Task description:
Go through the records below and report each line with "nodes" in it.

Dataset extract:
────────────────
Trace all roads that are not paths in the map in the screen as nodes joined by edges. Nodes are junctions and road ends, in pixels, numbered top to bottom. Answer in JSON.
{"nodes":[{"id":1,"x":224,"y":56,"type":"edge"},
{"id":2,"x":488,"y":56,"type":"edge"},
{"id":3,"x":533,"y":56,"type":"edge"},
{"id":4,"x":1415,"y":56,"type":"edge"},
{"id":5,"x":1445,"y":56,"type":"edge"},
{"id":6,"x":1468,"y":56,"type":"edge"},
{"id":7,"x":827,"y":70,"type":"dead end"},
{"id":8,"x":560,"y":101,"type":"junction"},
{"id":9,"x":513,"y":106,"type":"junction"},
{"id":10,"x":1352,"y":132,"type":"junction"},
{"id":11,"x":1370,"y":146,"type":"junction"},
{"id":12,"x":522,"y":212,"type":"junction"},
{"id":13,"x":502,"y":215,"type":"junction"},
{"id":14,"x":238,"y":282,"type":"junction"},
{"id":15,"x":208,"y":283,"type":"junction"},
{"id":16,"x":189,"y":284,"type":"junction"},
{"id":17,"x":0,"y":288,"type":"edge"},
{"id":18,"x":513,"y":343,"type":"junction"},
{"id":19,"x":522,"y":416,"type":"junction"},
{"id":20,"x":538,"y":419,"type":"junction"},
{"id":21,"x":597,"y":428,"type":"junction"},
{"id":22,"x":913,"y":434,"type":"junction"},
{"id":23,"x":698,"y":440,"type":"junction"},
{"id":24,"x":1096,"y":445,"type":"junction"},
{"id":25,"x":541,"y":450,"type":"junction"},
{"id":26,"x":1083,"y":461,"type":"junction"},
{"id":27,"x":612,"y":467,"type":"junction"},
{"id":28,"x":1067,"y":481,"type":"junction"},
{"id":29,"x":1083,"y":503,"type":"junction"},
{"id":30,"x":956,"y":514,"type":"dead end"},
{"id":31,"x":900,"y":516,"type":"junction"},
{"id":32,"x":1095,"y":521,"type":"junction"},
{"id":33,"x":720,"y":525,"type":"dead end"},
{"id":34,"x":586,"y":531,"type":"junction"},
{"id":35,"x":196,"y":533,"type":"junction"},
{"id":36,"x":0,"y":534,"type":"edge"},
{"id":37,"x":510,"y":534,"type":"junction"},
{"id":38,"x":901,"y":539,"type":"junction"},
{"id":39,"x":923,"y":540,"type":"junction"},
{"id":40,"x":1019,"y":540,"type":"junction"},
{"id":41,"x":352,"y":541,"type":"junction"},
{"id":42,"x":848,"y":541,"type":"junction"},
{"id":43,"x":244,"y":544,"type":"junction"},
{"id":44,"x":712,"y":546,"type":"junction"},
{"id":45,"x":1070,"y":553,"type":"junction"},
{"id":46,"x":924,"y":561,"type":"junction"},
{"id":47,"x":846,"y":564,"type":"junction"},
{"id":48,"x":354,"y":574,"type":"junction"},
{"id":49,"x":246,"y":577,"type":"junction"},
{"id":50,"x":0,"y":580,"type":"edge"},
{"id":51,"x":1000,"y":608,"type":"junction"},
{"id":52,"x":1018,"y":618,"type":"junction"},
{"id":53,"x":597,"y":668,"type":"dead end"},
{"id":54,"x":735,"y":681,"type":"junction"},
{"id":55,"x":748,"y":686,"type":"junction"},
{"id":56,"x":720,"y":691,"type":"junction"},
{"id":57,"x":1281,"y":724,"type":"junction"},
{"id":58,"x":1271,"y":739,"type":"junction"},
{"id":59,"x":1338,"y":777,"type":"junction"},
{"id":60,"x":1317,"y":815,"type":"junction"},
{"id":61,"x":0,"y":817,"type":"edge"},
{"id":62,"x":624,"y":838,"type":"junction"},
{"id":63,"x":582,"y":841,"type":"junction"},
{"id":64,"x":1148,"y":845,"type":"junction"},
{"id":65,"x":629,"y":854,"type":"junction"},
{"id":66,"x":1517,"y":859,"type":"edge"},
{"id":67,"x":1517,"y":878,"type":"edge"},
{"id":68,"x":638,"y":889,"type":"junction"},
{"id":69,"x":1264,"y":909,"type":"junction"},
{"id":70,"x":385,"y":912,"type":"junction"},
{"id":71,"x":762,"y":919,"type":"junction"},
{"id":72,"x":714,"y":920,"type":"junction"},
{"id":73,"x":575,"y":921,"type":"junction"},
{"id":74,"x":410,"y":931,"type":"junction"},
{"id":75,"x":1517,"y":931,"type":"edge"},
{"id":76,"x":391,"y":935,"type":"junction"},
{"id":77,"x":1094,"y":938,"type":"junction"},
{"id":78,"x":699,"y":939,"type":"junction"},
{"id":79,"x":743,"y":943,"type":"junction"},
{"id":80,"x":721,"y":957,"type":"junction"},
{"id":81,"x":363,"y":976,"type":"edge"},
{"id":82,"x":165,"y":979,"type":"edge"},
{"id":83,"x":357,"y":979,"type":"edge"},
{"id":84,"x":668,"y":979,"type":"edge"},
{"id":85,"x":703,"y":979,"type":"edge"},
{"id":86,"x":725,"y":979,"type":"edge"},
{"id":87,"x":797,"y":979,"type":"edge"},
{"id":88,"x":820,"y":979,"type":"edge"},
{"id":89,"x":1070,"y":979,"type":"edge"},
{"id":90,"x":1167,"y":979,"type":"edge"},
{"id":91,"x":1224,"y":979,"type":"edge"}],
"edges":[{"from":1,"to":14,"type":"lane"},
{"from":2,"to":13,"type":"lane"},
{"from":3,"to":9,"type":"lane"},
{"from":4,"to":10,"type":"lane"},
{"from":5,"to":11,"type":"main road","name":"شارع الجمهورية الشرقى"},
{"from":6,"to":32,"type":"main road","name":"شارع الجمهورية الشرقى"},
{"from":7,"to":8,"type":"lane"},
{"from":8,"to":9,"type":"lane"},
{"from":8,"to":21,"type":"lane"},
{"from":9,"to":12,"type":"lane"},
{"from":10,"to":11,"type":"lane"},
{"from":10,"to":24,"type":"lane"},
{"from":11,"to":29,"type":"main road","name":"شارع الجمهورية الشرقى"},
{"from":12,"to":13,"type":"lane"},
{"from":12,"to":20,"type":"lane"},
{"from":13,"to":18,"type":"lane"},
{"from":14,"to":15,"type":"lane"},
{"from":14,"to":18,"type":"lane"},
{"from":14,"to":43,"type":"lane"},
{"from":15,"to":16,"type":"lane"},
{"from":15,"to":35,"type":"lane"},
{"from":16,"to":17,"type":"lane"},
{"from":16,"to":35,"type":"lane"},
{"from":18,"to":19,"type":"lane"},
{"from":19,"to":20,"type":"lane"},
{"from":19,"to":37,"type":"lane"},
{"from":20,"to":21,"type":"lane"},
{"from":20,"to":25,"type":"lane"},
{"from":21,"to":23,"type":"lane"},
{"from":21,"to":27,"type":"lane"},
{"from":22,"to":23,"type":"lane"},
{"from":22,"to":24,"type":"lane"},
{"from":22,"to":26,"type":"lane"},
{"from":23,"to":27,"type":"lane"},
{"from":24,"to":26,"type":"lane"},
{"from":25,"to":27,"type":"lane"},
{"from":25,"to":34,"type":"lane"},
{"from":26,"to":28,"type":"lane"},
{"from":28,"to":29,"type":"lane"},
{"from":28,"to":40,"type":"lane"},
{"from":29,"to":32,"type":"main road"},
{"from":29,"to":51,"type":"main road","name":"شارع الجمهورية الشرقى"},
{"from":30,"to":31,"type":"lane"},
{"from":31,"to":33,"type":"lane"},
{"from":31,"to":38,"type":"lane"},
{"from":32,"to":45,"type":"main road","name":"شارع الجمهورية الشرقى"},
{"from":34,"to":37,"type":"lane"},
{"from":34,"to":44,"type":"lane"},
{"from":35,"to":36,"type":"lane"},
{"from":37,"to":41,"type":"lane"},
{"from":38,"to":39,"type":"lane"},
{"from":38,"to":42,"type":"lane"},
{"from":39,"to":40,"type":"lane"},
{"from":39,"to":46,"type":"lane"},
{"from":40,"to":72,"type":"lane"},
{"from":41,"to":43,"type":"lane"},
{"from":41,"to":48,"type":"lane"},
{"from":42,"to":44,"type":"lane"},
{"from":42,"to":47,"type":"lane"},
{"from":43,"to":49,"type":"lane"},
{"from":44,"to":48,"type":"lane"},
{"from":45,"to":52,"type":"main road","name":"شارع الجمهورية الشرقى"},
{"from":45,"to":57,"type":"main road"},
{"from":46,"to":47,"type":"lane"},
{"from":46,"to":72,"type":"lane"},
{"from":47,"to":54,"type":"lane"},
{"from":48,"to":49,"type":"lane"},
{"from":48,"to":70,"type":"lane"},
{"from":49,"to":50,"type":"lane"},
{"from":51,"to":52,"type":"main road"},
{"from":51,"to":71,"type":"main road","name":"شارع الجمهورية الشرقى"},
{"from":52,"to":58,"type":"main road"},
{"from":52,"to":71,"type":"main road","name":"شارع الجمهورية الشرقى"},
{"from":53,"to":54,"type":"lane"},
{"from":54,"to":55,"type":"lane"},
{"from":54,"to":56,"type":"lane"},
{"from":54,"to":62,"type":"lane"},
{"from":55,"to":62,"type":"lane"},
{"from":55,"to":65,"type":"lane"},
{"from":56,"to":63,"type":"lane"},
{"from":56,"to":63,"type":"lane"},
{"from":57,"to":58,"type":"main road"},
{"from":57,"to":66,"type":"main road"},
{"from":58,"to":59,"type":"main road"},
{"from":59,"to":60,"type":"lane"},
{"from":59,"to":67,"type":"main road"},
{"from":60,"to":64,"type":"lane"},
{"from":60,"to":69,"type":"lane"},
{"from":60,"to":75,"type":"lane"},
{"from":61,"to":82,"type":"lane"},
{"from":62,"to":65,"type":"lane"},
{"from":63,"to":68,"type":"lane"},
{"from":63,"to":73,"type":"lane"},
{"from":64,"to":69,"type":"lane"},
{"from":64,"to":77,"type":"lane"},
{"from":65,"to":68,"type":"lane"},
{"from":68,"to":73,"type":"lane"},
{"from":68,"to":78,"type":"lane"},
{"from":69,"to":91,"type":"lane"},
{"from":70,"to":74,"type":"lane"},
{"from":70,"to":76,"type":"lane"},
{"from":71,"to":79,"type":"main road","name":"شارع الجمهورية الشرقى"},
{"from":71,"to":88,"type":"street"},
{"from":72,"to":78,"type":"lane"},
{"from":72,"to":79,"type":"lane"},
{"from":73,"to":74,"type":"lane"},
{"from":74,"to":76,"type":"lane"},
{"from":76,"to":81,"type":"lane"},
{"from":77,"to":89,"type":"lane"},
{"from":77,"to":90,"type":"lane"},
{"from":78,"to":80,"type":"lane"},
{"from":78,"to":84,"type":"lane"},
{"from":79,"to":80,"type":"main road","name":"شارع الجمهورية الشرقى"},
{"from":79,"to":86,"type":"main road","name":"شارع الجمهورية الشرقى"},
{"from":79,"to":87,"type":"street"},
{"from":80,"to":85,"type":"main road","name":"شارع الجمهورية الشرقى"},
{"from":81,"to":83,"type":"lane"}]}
────────────────
Solution for this problem:
Trace all roads that are not paths in the map in the screen as nodes joined by edges. Nodes are junctions and road ends, in pixels, numbered top to bottom. Answer in JSON.
{"nodes":[{"id":1,"x":224,"y":56,"type":"edge"},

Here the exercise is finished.